**WORK INSTRUCTIONS**:
Starting at the top of the listing and stopping after the line that has "state / province: Los Ríos", write the lines out again with "collectors" swapped for "gathered by" each time it appears, changing nothing else.

**DATA FOR THIS EXERCISE**:
*****
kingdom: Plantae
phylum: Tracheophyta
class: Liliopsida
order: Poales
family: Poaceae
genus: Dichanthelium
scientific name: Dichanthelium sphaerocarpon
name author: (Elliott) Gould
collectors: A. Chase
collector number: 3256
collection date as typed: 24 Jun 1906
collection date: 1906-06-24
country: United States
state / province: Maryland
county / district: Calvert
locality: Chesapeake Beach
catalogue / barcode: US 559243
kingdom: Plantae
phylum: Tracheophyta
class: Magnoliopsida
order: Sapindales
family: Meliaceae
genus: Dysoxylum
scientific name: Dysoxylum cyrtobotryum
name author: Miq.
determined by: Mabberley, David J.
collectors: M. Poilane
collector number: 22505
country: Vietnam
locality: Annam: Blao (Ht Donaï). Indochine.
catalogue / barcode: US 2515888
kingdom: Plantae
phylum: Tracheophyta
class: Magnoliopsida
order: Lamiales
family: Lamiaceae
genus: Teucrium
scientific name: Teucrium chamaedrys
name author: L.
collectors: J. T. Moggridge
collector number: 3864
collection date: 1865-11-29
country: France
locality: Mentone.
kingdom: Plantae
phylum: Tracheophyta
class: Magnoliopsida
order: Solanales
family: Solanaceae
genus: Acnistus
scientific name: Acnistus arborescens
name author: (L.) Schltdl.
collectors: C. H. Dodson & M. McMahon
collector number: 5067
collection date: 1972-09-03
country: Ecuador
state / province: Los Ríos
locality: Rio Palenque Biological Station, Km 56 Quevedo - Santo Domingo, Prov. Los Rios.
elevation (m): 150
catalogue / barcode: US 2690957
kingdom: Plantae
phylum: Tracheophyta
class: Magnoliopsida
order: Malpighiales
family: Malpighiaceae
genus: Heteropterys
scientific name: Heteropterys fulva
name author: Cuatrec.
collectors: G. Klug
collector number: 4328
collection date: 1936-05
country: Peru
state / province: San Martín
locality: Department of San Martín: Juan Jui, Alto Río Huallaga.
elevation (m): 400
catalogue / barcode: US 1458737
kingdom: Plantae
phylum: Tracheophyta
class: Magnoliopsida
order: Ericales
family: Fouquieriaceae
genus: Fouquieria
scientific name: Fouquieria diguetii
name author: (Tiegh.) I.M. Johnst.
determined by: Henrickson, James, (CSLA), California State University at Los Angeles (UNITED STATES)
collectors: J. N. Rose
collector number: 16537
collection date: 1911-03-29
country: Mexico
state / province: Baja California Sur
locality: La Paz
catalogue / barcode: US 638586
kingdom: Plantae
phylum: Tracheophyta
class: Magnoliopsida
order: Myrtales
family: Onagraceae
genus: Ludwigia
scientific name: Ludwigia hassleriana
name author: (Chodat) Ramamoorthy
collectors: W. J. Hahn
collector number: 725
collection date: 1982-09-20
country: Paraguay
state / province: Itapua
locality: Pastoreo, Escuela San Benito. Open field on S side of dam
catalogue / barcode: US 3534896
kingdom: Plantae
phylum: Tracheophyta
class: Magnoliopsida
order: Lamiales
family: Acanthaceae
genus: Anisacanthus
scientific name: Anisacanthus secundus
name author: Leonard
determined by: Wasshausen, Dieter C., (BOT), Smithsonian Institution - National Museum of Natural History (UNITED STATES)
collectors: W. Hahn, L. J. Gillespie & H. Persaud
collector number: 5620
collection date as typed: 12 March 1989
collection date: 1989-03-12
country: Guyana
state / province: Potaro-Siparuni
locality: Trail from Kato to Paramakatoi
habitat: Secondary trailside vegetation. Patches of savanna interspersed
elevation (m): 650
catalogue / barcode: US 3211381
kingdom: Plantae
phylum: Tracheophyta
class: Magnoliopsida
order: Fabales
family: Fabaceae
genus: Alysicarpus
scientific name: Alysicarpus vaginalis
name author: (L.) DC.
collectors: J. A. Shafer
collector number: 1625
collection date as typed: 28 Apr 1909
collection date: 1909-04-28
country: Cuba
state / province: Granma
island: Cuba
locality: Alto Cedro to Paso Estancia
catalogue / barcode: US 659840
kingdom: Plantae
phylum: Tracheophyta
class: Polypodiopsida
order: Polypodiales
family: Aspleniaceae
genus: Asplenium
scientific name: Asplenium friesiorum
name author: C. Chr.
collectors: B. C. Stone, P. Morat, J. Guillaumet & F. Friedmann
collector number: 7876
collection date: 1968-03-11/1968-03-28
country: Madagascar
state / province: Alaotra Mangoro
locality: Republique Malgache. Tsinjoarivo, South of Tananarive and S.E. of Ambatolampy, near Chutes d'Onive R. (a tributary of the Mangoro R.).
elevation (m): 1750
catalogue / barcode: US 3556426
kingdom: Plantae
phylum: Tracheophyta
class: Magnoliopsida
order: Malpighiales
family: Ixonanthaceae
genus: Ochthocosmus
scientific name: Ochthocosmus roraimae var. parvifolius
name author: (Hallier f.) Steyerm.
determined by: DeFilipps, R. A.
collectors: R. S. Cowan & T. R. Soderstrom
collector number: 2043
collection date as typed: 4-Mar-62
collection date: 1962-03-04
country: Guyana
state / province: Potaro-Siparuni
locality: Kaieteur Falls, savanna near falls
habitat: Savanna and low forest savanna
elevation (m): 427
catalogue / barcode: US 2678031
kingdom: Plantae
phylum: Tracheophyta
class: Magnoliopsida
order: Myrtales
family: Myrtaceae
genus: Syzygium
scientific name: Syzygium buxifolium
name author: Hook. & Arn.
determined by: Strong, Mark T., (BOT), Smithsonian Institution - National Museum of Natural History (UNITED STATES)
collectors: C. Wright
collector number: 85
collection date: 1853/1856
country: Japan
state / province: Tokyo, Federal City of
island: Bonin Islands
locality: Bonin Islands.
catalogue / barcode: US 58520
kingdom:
*****
**CORRECT RESULT**:
kingdom: Plantae
phylum: Tracheophyta
class: Liliopsida
order: Poales
family: Poaceae
genus: Dichanthelium
scientific name: Dichanthelium sphaerocarpon
name author: (Elliott) Gould
gathered by: A. Chase
collector number: 3256
collection date as typed: 24 Jun 1906
collection date: 1906-06-24
country: United States
state / province: Maryland
county / district: Calvert
locality: Chesapeake Beach
catalogue / barcode: US 559243
kingdom: Plantae
phylum: Tracheophyta
class: Magnoliopsida
order: Sapindales
family: Meliaceae
genus: Dysoxylum
scientific name: Dysoxylum cyrtobotryum
name author: Miq.
determined by: Mabberley, David J.
gathered by: M. Poilane
collector number: 22505
country: Vietnam
locality: Annam: Blao (Ht Donaï). Indochine.
catalogue / barcode: US 2515888
kingdom: Plantae
phylum: Tracheophyta
class: Magnoliopsida
order: Lamiales
family: Lamiaceae
genus: Teucrium
scientific name: Teucrium chamaedrys
name author: L.
gathered by: J. T. Moggridge
collector number: 3864
collection date: 1865-11-29
country: France
locality: Mentone.
kingdom: Plantae
phylum: Tracheophyta
class: Magnoliopsida
order: Solanales
family: Solanaceae
genus: Acnistus
scientific name: Acnistus arborescens
name author: (L.) Schltdl.
gathered by: C. H. Dodson & M. McMahon
collector number: 5067
collection date: 1972-09-03
country: Ecuador
state / province: Los Ríos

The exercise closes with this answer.